The system is anticipated to be commissioned within a year.
Google is developing a new global database of child abuse images, which would be shared with its rival firms, to eliminate child pornography on the web.
According to the search engine, database would detect images via a ‘hashing’ process, which assists in developing a unique fingerprint that enables Google, or websites to detect similar images based on what they actually resemble.
The new database, which is anticipated to be commissioned within a year, will also allow flagged child porn images by child protection organisations including the Internet Watch Foundation (IWF) to be cleaned from the web.
Google Giving director Jacquelline Fuller said that the firm has been using ‘hashing’ technology since 2008 to tag known child sexual abuse images, allowing identifying duplicate images that may exist elsewhere.
"Each offending image in effect gets a unique ID that our computers can recognise without humans having to view them again," Fuller said.
"Recently, we’ve started working to incorporate encrypted ‘fingerprints’ of child sexual abuse images into a cross-industry database.

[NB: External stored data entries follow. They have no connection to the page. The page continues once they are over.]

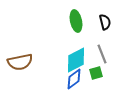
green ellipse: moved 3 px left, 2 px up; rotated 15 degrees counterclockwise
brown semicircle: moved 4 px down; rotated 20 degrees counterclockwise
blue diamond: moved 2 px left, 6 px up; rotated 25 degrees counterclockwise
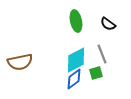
black semicircle: moved 3 px right, 2 px down; rotated 140 degrees clockwise
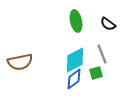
cyan diamond: moved 1 px left
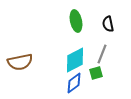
black semicircle: rotated 42 degrees clockwise
gray line: rotated 42 degrees clockwise
blue diamond: moved 4 px down
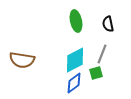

"This will enable companies, law enforcement and charities to better collaborate on detecting and removing these images, and to take action against the criminals."
Google has also revealed $2m Child Protection Technology Fund to support independent software developers in creating new tools to battle child pornography.
"We’re in the business of making information widely available, but there’s certain "information" that should never be created or found," Fuller added.
"We can do a lot to ensure it’s not available online — and that when people try to share this disgusting content they are caught and prosecuted."
Recently, UK Prime minister David Cameron urged Google and other search engines to work harder to prevent child pornography saying that he is sickened by the proliferation of child pornography.